What needs to be done. Scan the entries below for the word "lines", then copy each line that holds it.
-- Given records follows --
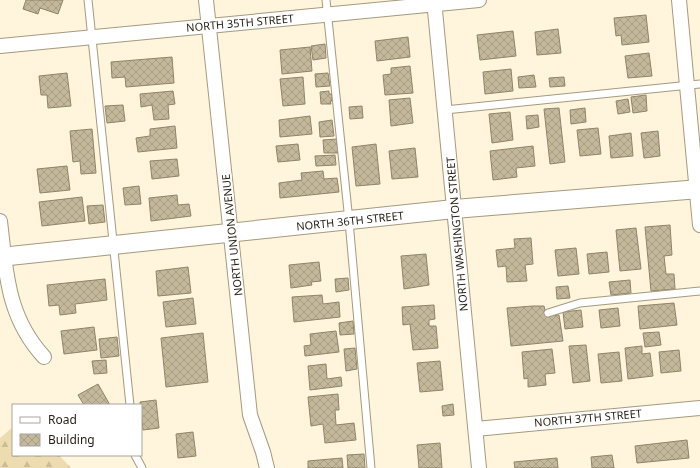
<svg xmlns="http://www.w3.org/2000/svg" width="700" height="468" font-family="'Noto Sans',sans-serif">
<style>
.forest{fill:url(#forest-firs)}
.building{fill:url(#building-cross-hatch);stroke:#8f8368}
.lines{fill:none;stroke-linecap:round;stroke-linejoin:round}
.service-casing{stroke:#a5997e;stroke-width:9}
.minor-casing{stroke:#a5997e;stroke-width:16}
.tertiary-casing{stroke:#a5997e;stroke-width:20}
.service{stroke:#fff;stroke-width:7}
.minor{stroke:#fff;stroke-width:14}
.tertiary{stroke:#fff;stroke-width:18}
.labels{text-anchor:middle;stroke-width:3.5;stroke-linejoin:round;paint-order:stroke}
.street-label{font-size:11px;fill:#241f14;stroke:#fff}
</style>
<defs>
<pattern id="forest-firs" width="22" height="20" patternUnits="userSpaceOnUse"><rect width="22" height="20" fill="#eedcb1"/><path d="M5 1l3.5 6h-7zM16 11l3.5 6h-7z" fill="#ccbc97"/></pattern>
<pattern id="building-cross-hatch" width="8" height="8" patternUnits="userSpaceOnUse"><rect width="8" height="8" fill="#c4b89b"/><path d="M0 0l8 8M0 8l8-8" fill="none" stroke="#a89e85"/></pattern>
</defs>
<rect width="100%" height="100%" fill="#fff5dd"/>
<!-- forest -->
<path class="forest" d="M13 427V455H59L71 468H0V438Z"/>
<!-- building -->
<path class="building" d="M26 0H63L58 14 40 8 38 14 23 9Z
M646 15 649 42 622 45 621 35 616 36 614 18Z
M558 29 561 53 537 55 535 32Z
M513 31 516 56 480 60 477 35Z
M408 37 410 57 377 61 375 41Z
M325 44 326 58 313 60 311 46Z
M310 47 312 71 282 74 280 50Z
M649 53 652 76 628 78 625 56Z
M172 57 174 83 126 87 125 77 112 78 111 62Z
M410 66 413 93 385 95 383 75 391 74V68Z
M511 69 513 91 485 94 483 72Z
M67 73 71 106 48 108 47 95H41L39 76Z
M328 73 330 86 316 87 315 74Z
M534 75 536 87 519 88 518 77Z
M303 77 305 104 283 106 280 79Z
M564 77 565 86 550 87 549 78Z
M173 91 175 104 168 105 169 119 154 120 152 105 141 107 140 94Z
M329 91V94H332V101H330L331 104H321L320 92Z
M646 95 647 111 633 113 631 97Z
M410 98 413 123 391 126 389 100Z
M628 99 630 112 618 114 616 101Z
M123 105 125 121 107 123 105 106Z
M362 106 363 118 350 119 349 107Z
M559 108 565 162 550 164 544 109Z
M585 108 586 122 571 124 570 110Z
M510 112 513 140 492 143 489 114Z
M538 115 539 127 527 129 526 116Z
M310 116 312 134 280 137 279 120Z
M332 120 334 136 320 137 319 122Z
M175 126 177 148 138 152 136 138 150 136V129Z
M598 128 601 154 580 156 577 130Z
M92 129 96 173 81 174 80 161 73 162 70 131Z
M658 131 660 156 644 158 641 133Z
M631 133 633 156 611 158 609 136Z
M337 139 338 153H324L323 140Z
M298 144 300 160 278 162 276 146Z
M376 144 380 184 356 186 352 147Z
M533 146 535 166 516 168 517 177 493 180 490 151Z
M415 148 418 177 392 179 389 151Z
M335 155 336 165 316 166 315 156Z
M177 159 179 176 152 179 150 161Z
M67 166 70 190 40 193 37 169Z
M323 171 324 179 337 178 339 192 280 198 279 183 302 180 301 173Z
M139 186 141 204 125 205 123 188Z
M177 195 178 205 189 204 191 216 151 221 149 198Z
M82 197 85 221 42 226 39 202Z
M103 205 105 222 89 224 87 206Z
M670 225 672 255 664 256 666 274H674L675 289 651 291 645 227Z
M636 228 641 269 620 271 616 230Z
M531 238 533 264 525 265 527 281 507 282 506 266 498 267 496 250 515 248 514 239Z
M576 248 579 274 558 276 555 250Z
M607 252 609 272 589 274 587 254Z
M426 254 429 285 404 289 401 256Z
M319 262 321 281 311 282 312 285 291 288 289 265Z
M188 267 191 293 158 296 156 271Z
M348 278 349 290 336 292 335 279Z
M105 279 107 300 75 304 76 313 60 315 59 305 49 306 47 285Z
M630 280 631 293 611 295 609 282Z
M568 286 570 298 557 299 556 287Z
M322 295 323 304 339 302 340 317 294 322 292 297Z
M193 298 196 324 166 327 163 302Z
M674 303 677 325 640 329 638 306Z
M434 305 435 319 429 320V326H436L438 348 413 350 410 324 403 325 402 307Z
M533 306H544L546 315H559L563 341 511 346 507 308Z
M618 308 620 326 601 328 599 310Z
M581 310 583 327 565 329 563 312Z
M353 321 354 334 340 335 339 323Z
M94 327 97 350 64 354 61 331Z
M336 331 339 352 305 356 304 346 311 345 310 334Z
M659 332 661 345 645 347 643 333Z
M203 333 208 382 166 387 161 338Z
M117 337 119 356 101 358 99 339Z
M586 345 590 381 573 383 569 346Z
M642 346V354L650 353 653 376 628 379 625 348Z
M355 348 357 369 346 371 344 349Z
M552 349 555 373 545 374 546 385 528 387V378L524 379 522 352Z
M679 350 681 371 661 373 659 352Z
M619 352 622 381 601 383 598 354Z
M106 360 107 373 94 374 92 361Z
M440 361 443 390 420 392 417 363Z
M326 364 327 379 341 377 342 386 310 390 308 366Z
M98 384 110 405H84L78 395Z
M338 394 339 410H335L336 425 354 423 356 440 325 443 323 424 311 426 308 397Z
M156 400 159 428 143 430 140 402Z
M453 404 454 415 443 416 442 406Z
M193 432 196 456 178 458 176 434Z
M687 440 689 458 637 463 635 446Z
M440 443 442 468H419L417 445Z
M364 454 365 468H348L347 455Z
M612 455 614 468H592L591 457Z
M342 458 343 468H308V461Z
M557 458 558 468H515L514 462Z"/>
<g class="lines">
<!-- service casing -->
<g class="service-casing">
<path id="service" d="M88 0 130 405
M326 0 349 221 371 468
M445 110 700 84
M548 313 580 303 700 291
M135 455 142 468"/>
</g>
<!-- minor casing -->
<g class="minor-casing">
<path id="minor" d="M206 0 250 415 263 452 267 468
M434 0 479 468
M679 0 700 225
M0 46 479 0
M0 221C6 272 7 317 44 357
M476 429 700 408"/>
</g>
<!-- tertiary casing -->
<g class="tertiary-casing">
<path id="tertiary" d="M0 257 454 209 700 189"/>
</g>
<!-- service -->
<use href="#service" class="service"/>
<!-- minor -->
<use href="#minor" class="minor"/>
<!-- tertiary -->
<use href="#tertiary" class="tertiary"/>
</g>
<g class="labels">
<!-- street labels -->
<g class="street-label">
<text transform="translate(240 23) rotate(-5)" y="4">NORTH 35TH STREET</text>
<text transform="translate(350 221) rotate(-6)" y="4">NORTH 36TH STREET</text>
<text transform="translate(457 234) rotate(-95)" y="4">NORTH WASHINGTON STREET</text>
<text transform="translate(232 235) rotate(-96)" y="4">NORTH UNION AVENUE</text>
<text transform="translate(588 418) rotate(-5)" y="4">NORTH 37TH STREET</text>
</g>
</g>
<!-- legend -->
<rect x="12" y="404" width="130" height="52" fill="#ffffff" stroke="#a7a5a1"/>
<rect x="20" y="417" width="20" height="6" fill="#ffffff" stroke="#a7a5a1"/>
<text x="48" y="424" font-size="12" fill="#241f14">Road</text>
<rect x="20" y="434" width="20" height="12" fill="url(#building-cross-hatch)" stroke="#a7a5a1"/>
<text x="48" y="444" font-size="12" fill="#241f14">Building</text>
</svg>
-- Given records concluded --
-- Given records follows --
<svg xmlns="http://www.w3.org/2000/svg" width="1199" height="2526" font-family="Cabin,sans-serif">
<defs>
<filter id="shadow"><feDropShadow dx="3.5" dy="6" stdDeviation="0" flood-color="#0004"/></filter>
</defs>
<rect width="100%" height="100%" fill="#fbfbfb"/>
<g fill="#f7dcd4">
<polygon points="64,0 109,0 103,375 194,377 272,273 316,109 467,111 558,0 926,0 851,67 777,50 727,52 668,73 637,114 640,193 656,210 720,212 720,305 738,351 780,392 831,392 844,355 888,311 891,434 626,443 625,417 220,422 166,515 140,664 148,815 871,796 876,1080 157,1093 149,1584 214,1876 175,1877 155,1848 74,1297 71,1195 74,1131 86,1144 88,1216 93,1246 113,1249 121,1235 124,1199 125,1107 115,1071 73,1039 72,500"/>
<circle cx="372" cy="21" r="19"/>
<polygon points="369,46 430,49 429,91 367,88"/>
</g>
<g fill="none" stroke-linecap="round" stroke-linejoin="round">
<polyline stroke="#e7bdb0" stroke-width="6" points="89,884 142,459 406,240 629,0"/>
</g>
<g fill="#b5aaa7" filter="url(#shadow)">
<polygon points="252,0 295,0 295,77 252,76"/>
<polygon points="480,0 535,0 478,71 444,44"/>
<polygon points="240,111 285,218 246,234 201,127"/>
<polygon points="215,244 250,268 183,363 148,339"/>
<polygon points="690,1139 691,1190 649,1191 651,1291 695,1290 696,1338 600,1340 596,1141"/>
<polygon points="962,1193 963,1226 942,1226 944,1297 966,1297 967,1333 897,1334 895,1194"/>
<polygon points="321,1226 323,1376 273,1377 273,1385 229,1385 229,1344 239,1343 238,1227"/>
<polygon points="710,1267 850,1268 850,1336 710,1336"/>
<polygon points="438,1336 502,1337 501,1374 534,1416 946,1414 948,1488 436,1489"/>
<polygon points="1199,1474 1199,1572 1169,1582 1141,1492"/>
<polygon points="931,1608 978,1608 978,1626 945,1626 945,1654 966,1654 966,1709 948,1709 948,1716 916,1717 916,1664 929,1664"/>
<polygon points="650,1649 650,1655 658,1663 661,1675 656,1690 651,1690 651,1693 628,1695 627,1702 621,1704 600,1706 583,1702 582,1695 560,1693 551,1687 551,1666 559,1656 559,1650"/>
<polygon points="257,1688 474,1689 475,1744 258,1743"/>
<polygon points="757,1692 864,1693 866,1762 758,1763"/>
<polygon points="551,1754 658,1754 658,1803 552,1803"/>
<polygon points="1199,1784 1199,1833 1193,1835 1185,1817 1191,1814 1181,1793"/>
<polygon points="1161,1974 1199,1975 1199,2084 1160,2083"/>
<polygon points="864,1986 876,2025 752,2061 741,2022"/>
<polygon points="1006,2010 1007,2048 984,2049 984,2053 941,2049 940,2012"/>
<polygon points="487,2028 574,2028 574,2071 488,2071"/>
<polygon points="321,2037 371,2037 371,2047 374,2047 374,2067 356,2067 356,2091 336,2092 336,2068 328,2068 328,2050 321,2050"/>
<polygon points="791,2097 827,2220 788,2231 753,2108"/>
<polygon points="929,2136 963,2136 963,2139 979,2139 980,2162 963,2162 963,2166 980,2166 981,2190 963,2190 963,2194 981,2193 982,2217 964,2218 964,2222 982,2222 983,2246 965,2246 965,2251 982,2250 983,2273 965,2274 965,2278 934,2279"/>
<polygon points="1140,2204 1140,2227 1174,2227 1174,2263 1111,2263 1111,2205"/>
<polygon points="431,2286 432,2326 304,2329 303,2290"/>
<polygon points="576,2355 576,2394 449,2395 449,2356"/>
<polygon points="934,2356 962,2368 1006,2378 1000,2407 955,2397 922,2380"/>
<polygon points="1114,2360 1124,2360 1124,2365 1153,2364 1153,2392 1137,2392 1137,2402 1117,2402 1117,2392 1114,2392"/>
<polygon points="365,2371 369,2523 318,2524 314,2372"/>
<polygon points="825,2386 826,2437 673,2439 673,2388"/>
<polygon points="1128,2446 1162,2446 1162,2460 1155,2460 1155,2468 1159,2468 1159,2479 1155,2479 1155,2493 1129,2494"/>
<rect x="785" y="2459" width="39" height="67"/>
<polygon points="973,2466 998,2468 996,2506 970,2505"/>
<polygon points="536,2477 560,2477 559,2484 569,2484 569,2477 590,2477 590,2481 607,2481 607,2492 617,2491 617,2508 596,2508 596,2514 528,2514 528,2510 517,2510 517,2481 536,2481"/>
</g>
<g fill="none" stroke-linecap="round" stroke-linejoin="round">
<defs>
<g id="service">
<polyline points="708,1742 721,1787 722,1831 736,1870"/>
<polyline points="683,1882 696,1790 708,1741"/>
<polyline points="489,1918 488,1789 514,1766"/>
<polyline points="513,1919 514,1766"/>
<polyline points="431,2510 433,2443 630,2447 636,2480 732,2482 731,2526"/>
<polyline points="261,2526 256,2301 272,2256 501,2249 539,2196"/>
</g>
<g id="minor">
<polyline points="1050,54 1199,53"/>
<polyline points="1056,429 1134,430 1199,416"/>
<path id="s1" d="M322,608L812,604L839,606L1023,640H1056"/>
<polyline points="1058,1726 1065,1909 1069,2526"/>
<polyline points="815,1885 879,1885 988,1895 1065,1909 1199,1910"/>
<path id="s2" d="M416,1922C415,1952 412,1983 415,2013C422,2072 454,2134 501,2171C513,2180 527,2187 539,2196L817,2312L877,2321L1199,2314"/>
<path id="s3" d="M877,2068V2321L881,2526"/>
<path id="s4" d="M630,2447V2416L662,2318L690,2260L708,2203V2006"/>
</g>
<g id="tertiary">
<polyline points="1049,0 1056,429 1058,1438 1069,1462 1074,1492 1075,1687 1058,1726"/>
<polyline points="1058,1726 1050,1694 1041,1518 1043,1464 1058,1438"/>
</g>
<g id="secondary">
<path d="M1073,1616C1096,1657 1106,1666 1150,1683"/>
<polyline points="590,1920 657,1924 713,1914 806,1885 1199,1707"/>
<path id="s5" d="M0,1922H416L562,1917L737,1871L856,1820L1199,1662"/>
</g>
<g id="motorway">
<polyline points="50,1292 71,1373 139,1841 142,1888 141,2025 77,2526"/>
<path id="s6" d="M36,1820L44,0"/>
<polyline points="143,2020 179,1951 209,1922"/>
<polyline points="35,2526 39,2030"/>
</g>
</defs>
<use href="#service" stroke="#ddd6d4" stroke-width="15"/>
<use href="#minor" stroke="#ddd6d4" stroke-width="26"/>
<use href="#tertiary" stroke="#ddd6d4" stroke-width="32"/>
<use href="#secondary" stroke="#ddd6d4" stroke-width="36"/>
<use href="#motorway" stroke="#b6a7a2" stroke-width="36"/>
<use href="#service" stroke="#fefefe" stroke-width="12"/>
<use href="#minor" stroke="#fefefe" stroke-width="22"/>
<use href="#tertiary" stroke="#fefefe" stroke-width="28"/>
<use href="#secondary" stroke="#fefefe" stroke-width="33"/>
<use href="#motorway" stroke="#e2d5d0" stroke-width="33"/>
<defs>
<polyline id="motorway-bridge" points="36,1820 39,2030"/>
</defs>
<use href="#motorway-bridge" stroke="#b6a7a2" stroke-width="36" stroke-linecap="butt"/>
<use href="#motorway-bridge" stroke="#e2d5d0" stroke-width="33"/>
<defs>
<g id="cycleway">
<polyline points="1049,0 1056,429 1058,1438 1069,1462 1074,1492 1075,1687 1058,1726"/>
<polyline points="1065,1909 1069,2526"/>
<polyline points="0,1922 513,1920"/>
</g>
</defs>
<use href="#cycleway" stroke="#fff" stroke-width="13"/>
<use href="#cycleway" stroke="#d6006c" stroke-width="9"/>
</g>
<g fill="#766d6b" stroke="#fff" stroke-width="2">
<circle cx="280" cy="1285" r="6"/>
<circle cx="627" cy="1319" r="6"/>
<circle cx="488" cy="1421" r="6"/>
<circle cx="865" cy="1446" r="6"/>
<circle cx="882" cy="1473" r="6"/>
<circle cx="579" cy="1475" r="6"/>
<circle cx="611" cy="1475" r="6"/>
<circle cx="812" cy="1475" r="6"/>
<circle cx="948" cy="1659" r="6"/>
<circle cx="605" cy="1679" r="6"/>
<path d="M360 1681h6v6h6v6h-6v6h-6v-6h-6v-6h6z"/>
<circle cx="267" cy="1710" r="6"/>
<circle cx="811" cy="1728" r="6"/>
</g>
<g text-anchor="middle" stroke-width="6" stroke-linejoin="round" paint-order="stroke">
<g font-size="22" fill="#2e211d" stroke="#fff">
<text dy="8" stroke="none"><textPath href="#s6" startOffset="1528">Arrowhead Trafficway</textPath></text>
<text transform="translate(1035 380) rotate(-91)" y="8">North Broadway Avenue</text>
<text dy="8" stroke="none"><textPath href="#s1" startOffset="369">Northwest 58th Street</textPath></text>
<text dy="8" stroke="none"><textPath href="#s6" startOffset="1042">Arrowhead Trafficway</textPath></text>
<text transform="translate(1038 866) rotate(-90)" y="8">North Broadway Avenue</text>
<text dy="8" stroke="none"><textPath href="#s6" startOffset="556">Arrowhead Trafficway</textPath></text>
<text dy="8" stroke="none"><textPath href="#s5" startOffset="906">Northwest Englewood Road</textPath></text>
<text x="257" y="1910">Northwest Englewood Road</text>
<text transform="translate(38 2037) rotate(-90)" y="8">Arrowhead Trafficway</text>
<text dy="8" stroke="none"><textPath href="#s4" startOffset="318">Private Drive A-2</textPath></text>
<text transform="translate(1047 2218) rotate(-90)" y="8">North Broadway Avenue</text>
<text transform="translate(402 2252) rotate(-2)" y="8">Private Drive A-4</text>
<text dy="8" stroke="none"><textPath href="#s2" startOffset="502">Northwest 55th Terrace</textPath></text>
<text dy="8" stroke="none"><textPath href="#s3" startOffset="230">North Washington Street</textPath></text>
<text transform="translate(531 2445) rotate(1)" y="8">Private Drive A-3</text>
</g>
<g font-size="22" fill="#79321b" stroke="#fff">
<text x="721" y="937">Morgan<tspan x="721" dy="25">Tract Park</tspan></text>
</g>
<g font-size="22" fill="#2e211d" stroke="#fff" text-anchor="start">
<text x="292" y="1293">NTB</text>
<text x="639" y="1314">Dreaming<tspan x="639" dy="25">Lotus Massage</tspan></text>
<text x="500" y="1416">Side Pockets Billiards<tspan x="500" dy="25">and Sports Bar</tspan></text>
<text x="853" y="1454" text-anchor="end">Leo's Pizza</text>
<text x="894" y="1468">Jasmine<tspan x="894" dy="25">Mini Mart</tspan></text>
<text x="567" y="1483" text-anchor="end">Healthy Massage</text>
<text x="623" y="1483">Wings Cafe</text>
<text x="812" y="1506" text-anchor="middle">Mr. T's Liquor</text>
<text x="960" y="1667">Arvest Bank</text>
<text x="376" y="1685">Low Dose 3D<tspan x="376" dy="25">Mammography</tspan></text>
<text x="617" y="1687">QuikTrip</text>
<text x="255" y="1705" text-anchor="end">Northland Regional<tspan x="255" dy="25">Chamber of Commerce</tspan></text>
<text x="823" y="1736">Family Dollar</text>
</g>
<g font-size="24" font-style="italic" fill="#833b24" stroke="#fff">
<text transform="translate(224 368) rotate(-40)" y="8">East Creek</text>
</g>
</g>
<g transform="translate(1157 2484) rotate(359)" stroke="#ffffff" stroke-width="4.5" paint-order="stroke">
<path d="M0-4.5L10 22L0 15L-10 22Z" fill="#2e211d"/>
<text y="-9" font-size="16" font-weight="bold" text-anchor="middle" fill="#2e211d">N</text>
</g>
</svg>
-- Given records concluded --
Task solution.
.lines{fill:none;stroke-linecap:round;stroke-linejoin:round}
<g class="lines">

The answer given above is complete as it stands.